BEGIN
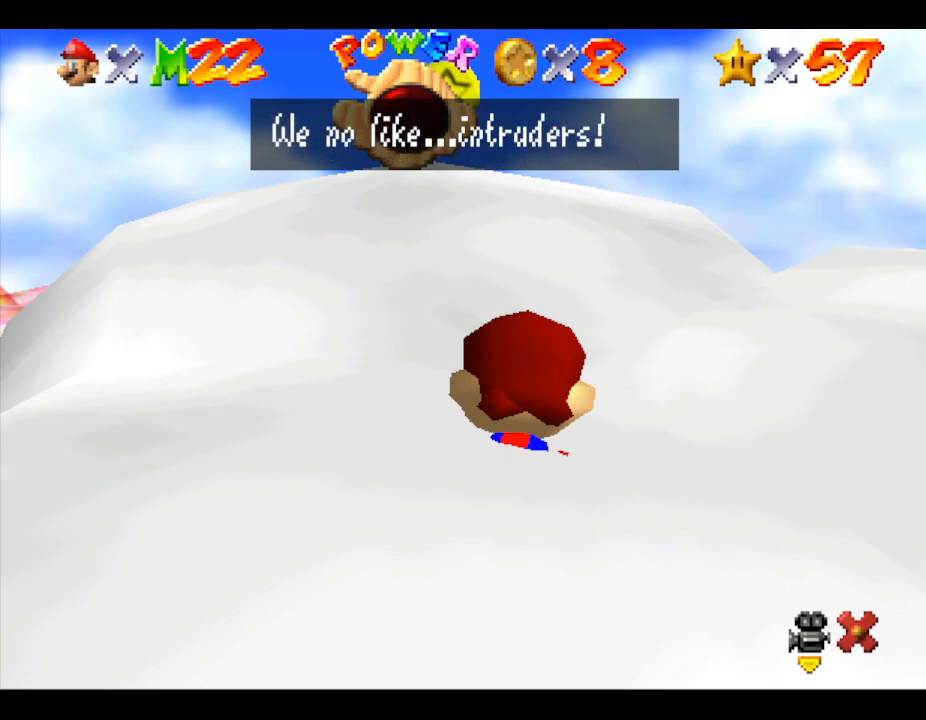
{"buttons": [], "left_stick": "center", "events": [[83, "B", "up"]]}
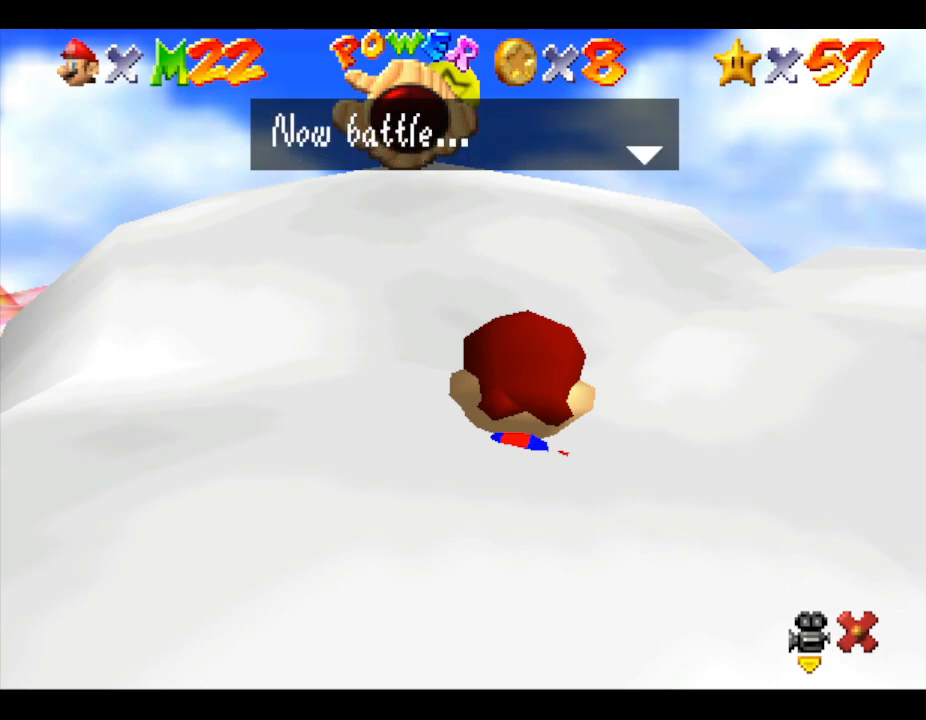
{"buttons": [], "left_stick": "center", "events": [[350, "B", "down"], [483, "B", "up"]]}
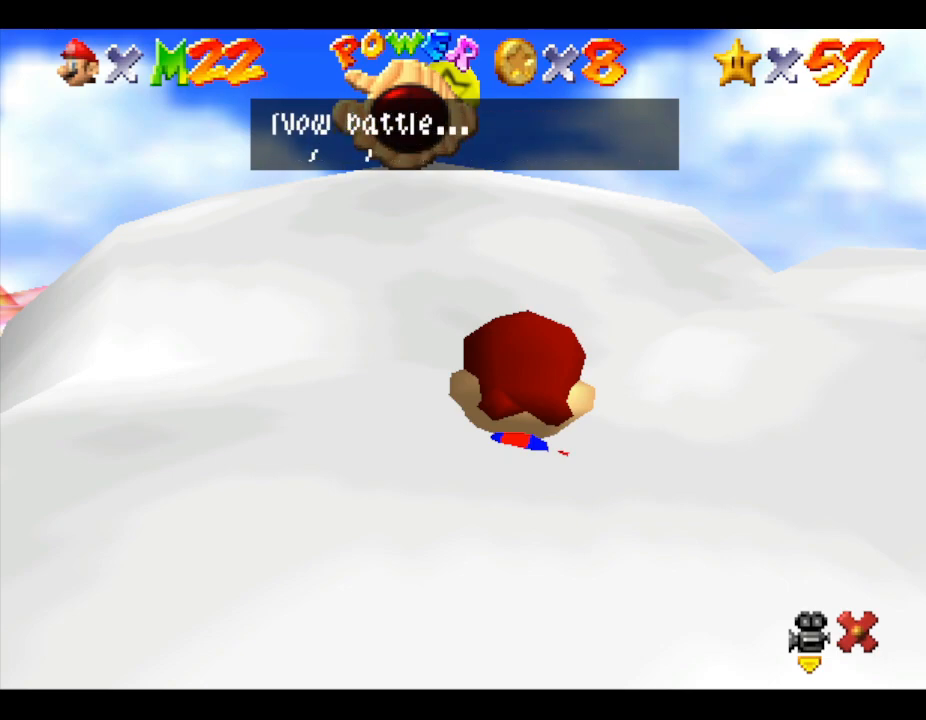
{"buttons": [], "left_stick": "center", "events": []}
END
BEGIN
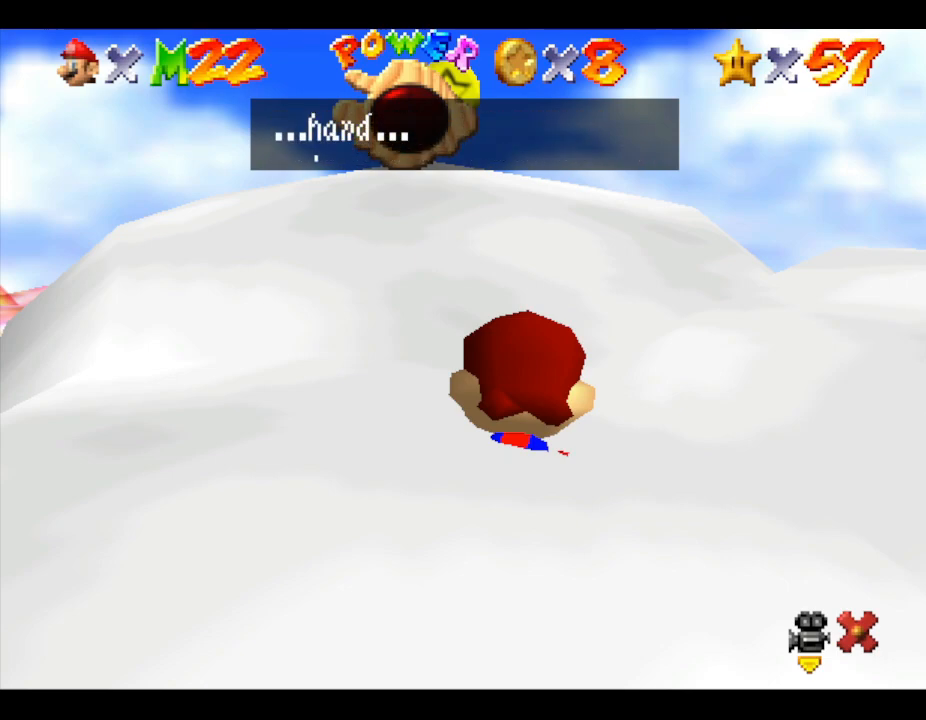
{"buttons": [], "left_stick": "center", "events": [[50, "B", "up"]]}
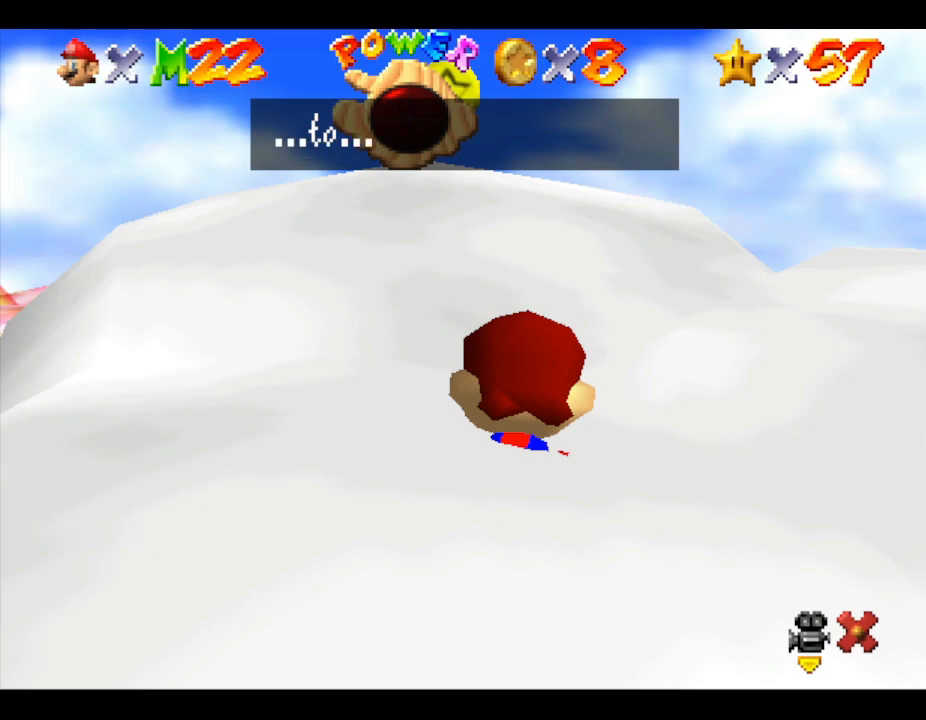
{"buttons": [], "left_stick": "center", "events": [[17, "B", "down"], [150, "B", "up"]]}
END
DIRECTIONS FOR THIS TASK — From the data above, copy each line with the string "down" in it.

TASK RESULT —
{"buttons": [], "left_stick": "center", "events": [[350, "B", "down"], [483, "B", "up"]]}
{"buttons": [], "left_stick": "center", "events": [[17, "B", "down"], [150, "B", "up"]]}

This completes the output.